WRITTEN REQUEST:
Rewrite everything from the start of the records down to the line containing "Time read: 20:14", with "inspection" changed to "examination" and nothing else altered.

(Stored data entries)
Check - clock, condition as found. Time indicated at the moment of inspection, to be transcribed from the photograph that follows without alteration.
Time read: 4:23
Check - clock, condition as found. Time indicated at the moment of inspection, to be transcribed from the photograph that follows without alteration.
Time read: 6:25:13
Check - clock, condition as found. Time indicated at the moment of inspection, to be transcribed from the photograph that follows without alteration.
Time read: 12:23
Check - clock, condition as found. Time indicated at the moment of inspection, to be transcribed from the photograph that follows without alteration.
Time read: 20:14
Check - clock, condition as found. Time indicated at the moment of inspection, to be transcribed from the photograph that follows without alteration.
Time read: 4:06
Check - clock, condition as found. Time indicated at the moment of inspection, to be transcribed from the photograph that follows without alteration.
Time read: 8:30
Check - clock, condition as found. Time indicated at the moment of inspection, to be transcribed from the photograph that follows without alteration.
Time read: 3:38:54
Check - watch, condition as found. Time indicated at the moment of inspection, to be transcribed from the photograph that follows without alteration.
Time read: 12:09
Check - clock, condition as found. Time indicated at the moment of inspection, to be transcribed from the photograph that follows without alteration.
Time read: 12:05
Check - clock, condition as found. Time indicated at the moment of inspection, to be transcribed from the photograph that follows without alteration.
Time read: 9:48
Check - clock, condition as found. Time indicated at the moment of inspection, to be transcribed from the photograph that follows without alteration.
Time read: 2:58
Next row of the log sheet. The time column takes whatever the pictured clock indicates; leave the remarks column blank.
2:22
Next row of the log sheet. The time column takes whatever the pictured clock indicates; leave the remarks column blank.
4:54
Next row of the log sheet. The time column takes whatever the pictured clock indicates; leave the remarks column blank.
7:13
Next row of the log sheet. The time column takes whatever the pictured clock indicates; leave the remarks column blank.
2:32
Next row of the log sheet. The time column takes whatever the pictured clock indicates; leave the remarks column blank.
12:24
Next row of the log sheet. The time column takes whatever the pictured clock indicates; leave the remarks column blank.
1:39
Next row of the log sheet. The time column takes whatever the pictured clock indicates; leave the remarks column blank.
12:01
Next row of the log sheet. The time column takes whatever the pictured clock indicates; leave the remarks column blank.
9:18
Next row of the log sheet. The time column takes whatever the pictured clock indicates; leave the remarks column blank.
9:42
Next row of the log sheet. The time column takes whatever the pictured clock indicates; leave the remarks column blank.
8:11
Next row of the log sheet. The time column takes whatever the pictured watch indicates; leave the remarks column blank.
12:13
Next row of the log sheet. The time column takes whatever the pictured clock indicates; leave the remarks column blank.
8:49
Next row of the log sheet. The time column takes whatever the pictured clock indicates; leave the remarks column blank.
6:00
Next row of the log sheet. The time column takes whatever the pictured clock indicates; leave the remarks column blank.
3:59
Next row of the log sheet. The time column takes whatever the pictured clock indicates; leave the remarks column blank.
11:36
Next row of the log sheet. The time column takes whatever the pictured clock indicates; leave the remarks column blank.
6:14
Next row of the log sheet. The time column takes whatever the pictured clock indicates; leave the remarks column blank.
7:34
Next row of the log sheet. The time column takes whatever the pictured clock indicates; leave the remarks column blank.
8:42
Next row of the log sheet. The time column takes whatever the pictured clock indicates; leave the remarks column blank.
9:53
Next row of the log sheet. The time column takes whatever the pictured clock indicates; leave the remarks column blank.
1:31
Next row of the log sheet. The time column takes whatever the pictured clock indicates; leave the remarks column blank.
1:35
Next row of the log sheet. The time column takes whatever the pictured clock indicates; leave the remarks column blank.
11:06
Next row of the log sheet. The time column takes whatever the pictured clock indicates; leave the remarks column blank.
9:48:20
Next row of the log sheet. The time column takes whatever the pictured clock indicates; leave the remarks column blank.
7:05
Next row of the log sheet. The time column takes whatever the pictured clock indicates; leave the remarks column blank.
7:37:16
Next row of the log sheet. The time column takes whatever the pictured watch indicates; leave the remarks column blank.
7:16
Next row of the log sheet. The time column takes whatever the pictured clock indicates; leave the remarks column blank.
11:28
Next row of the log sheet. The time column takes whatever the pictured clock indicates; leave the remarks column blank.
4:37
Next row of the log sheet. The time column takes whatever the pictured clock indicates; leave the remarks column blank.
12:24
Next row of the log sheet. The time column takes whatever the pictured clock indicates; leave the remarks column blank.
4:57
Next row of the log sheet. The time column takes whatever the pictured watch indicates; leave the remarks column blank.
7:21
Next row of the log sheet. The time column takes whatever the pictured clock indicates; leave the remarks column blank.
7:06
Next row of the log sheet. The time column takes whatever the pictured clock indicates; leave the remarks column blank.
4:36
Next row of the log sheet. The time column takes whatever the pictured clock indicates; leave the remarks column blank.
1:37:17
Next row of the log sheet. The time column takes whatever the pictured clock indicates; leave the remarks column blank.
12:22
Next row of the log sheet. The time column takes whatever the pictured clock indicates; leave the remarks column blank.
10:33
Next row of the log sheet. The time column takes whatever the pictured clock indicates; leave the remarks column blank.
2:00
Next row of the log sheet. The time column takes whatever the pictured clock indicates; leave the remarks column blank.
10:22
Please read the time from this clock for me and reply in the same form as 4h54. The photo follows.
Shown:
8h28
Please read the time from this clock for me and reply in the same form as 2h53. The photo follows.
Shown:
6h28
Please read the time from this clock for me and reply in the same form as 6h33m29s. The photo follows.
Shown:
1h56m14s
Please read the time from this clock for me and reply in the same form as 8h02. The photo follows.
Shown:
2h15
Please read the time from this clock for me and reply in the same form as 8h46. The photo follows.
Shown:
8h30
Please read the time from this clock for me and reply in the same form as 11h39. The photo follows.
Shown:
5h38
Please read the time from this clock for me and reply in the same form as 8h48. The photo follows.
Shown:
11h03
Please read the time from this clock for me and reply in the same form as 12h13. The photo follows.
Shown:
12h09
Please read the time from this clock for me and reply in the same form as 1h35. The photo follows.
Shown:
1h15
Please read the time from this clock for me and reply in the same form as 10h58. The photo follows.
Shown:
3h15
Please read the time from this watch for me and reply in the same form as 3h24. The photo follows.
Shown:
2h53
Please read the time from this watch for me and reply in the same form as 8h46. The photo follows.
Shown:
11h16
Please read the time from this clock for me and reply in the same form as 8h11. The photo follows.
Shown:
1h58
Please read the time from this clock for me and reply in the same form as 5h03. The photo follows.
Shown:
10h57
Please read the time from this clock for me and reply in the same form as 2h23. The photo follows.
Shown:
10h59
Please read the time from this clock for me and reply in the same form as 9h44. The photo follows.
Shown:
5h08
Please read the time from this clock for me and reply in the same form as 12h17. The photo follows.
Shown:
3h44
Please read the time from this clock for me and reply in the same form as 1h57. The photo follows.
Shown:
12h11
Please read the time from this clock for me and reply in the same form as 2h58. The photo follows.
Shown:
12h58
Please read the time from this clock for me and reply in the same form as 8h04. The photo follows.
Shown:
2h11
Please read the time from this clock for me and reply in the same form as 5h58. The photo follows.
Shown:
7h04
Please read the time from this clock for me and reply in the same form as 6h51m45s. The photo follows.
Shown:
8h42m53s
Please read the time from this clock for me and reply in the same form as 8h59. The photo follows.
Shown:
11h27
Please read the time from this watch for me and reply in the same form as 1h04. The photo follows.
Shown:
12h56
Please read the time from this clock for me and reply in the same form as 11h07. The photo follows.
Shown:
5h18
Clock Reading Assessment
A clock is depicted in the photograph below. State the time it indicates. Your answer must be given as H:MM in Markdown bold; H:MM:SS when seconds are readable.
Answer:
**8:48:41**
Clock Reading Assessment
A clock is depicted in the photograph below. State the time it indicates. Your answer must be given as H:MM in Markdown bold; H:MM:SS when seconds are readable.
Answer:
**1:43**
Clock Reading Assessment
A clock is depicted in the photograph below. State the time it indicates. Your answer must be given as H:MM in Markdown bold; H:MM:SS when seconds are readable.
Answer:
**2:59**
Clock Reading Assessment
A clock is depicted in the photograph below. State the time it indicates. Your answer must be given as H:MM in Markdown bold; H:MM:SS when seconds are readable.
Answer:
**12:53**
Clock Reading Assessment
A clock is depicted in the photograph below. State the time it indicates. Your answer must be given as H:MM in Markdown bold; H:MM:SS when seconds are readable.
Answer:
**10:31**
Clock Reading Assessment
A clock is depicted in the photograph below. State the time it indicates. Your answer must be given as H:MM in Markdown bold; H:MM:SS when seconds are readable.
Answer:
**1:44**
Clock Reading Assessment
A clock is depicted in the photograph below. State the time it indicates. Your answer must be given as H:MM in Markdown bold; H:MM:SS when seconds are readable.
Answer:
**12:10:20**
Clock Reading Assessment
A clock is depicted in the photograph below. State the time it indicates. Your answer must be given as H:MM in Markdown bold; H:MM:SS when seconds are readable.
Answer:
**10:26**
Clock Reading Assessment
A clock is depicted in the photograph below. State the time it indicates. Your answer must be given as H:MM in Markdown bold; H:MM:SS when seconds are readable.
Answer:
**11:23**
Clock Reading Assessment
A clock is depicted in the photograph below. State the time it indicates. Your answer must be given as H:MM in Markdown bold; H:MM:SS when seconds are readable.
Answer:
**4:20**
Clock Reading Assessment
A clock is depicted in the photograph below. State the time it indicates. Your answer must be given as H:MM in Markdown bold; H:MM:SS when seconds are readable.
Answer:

THE RESULT:
Check - clock, condition as found. Time indicated at the moment of examination, to be transcribed from the photograph that follows without alteration.
Time read: 4:23
Check - clock, condition as found. Time indicated at the moment of examination, to be transcribed from the photograph that follows without alteration.
Time read: 6:25:13
Check - clock, condition as found. Time indicated at the moment of examination, to be transcribed from the photograph that follows without alteration.
Time read: 12:23
Check - clock, condition as found. Time indicated at the moment of examination, to be transcribed from the photograph that follows without alteration.
Time read: 20:14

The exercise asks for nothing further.